***** Text passage *****

Since it's not always easy to decide how to best tell the story behind your data, we've broken the chart types into three broad categories to help with this.
- **Trends** - A trend is defined as a pattern of change.
    - `sns.lineplot` - **Line charts** are best to show trends over a period of time, and multiple lines can be used to show trends in more than one group.
- **Relationship** - There are many different chart types that you can use to understand relationships between variables in your data.
    - `sns.barplot` - **Bar charts** are useful for comparing quantities corresponding to different groups.
    - `sns.heatmap` - **Heatmaps** can be used to find color-coded patterns in tables of numbers.
    - `sns.scatterplot` - **Scatter plots** show the relationship between two continuous variables; if color-coded, we can also show the relationship with a third [categorical variable](https://en.wikipedia.org/wiki/Categorical_variable).
    - `sns.regplot` - Including a **regression line** in the scatter plot makes it easier to see any linear relationship between two variables.
    - `sns.lmplot` - This command is useful for drawing multiple regression lines, if the scatter plot contains multiple, color-coded groups.
    - `sns.swarmplot` - **Categorical scatter plots** show the relationship between a continuous variable and a categorical variable.
- **Distribution** - We visualize distributions to show the possible values that we can expect to see in a variable, along with how likely they are.
    - `sns.histplot` - **Histograms** show the distribution of a single numerical variable.

*****

**Problem requirements:** Reproduce the entire passage above on choosing seaborn chart types, word for word.

***** Source data *****

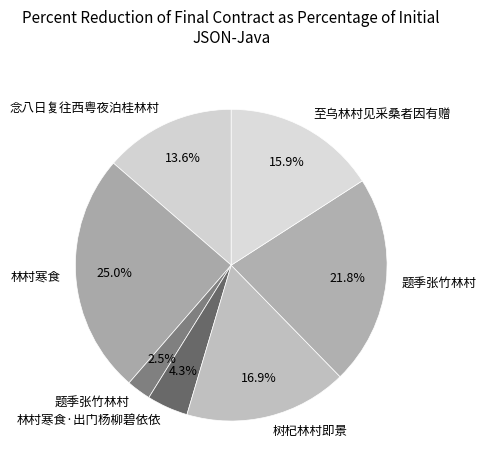

How many slices are in this pie chart?

7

*****

**Task output:**
Since it's not always easy to decide how to best tell the story behind your data, we've broken the chart types into three broad categories to help with this.
- **Trends** - A trend is defined as a pattern of change.
    - `sns.lineplot` - **Line charts** are best to show trends over a period of time, and multiple lines can be used to show trends in more than one group.
- **Relationship** - There are many different chart types that you can use to understand relationships between variables in your data.
    - `sns.barplot` - **Bar charts** are useful for comparing quantities corresponding to different groups.
    - `sns.heatmap` - **Heatmaps** can be used to find color-coded patterns in tables of numbers.
    - `sns.scatterplot` - **Scatter plots** show the relationship between two continuous variables; if color-coded, we can also show the relationship with a third [categorical variable](https://en.wikipedia.org/wiki/Categorical_variable).
    - `sns.regplot` - Including a **regression line** in the scatter plot makes it easier to see any linear relationship between two variables.
    - `sns.lmplot` - This command is useful for drawing multiple regression lines, if the scatter plot contains multiple, color-coded groups.
    - `sns.swarmplot` - **Categorical scatter plots** show the relationship between a continuous variable and a categorical variable.
- **Distribution** - We visualize distributions to show the possible values that we can expect to see in a variable, along with how likely they are.
    - `sns.histplot` - **Histograms** show the distribution of a single numerical variable.